Les kilomètres s’ajoutèrent aux kilomètres, les étapes aux étapes ; nous approchâmes de Paris et quand même les bornes plantées le long de la route ne m’en auraient pas averti, je m’en serais aperçu à la circulation qui était devenue plus active, et aussi à la couleur de la neige couvrant le chemin qui était beaucoup plus sale que dans les plaines de la Champagne.

Chose étonnante, au moins pour moi, la campagne ne me parut pas plus belle, les villages ne furent pas autres que ceux que nous avions traversés quelques jours auparavant. J’avais tant de fois entendu parler des merveilles de Paris, que je m’étais naïvement figuré que ces merveilles devaient s’annoncer au loin par quelque chose d’extraordinaire. Je ne savais pas au juste ce que je devais attendre, et n’osais pas le demander, mais enfin j’attendais des prodiges : des arbres d’or, des rues bordées de palais de marbre, et dans ces rues des habitants vêtus d’habits de soie : cela m’eût paru tout naturel.

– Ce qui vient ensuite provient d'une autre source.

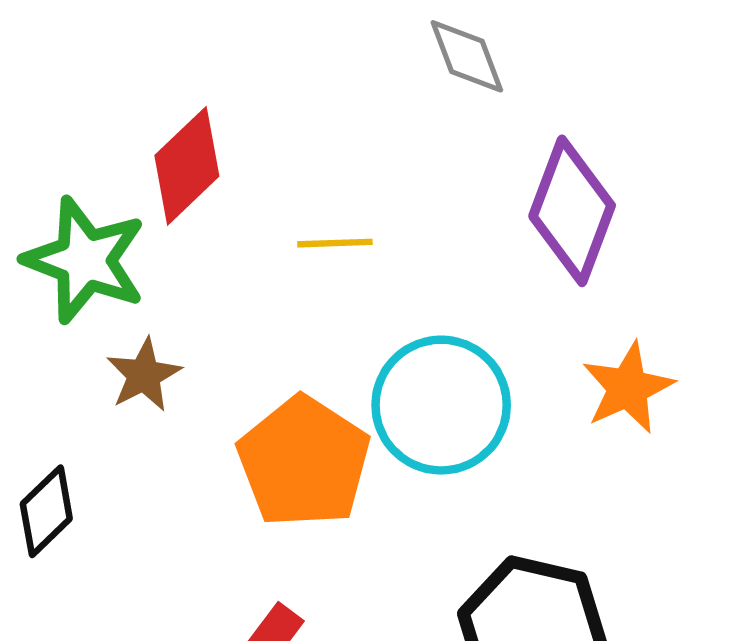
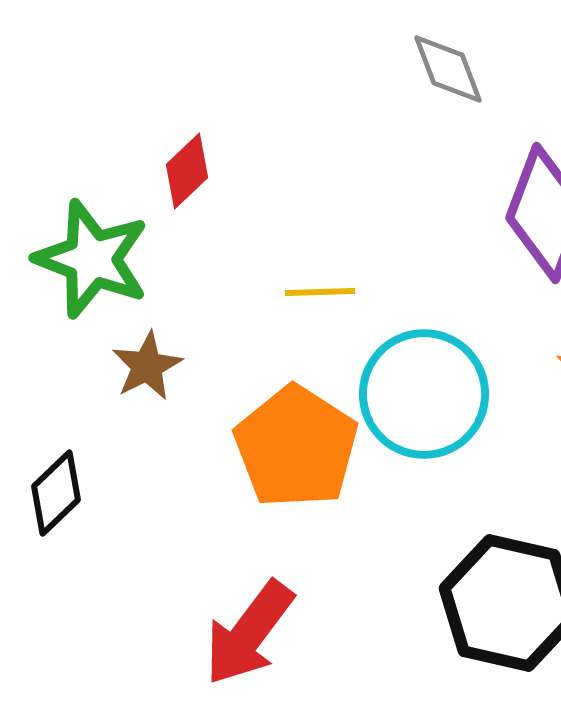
red diamond: (187, 166) -> (187, 171), size x0.7
yellow line: (335, 243) -> (320, 292), moved

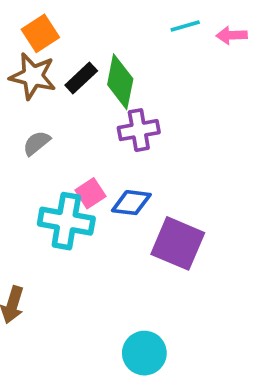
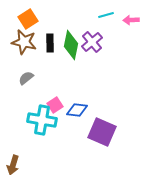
black rectangle: (81, 78) -> (50, 43), turned -48
purple cross: (139, 130) -> (92, 42), moved, turned -30

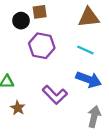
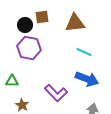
brown triangle: (89, 17) -> (75, 23), moved
purple hexagon: (42, 46) -> (29, 48), moved

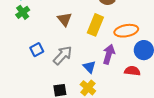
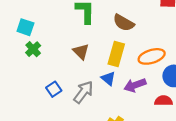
purple arrow: (109, 54) -> (135, 85), turned -120
blue triangle: (89, 67) -> (108, 79), moved

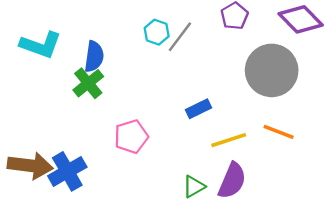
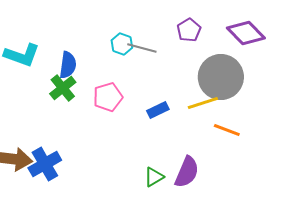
gray line: (180, 37) -> (142, 48), turned 68
pink pentagon: (131, 137) -> (108, 97), moved
yellow line: (229, 140) -> (203, 103), moved

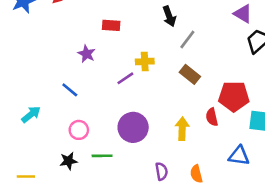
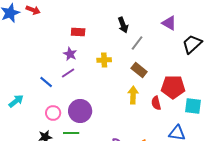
purple triangle: (243, 14) -> (169, 23), moved
purple star: (87, 54) -> (70, 54), moved
purple line: (125, 78) -> (68, 73), moved
purple circle: (133, 127) -> (80, 111), moved
yellow arrow: (182, 129) -> (133, 95), moved

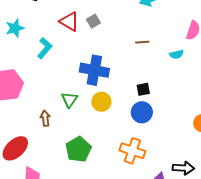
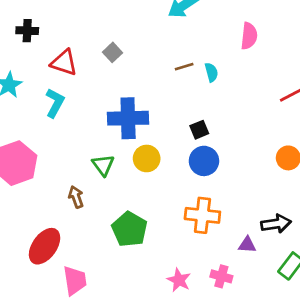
red triangle: (69, 22) -> (64, 63), moved
cyan semicircle: (177, 54) -> (211, 72), moved, turned -80

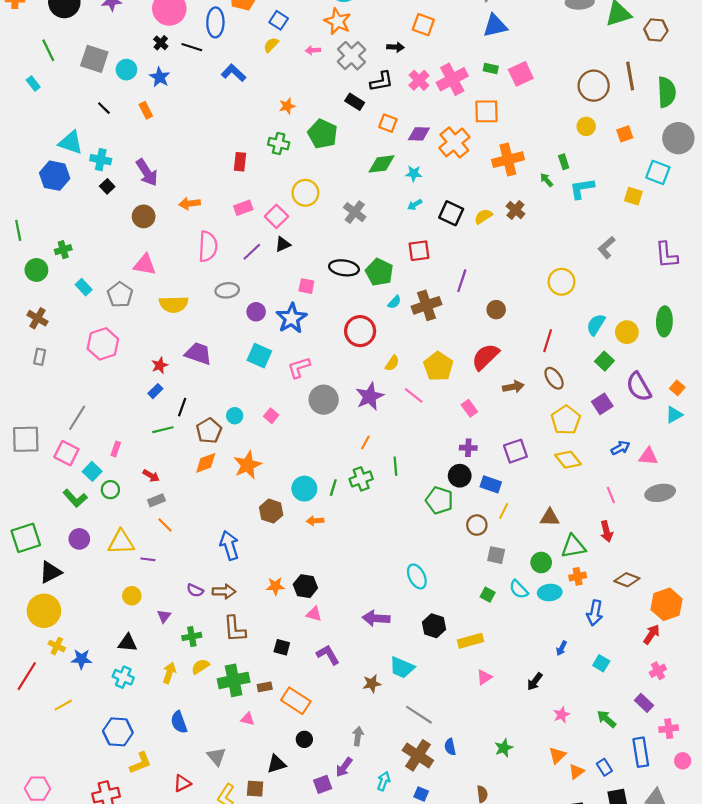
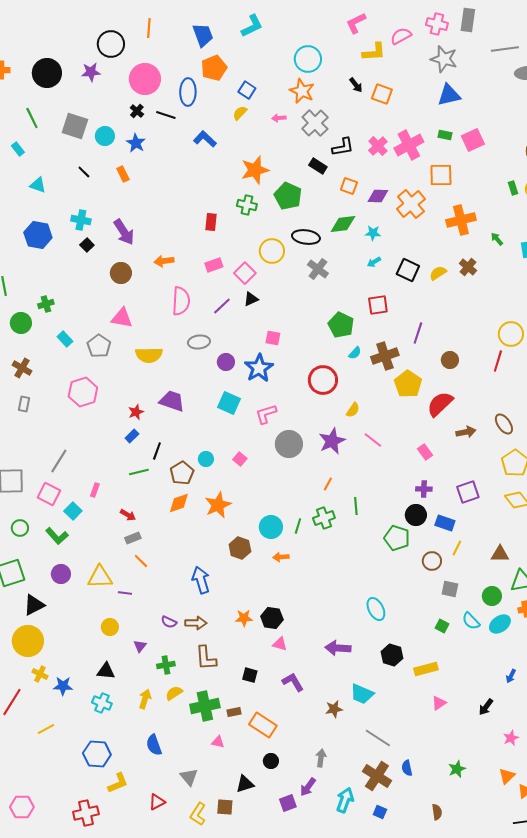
black arrow: (395, 47) -> (356, 85), moved, turned 49
orange star: (287, 106) -> (255, 170), size x1.8
cyan triangle: (71, 142) -> (38, 185), moved, size x0.7
green rectangle: (564, 162) -> (513, 188), moved
black ellipse: (344, 268) -> (306, 237), moved
red line: (548, 341) -> (498, 361), moved
yellow pentagon: (438, 366) -> (408, 384), moved
green circle: (110, 490) -> (20, 528), moved
cyan ellipse: (550, 593) -> (500, 624), turned -30
cyan arrow: (384, 781) -> (345, 800), size x1.4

Si attentif que je fusse à chercher les arbres d’or, je remarquai néanmoins que les gens qui nous rencontraient ne nous regardaient plus : sans doute ils étaient trop pressés pour cela, ou bien ils étaient peut-être habitués à des spectacles autrement douloureux que celui que nous pouvions offrir.

Cela n’était guère rassurant.

Qu’allions-nous faire à Paris ? et surtout dans l’état de misère où nous nous trouvions ?

C’était la question que je me posais avec anxiété et qui bien souvent occupait mon esprit pendant ces longues marches.

J’aurais bien voulu interroger Vitalis, mais je n’osais pas, tant il se montrait sombre, et, dans ses communications, bref.

Un jour enfin il daigna prendre place à côté de moi, et, à la façon dont il me regarda, je sentis que j’allais apprendre ce que j’avais tant de fois désiré connaître.